--- Activity ---
With the pictures left out, every record must be reproduced exactly.

--- Provided records ---

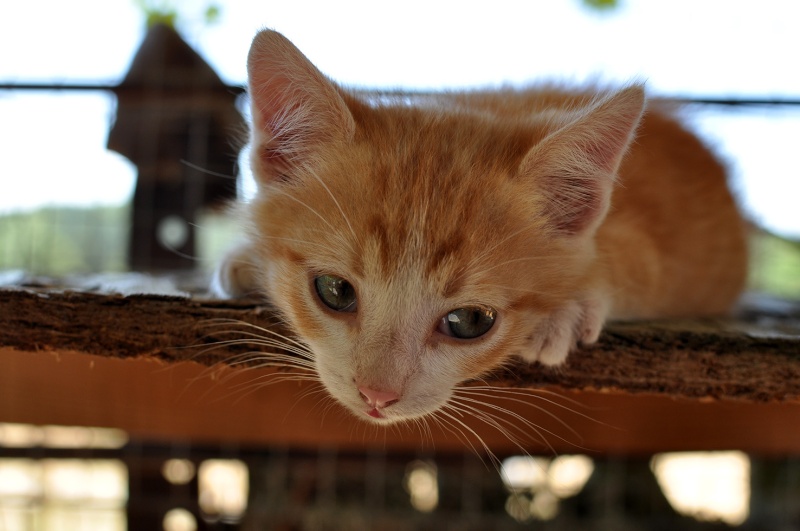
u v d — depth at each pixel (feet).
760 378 0.96
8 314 0.95
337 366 0.97
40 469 1.74
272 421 1.14
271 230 1.02
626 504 1.80
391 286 0.96
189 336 0.96
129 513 1.69
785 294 1.76
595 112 0.96
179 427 1.21
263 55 0.99
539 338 0.98
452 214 0.96
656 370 0.97
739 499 1.89
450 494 1.75
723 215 1.32
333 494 1.69
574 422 1.08
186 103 1.78
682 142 1.33
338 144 1.00
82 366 1.01
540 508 1.78
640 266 1.12
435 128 1.02
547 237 1.00
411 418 0.98
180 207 1.90
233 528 1.66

--- Answer for the task ---
u v d — depth at each pixel (feet).
760 378 0.96
8 314 0.95
337 366 0.97
40 469 1.74
272 421 1.14
271 230 1.02
626 504 1.80
391 286 0.96
189 336 0.96
129 513 1.69
785 294 1.76
595 112 0.96
179 427 1.21
263 55 0.99
539 338 0.98
452 214 0.96
656 370 0.97
739 499 1.89
450 494 1.75
723 215 1.32
333 494 1.69
574 422 1.08
186 103 1.78
682 142 1.33
338 144 1.00
82 366 1.01
540 508 1.78
640 266 1.12
435 128 1.02
547 237 1.00
411 418 0.98
180 207 1.90
233 528 1.66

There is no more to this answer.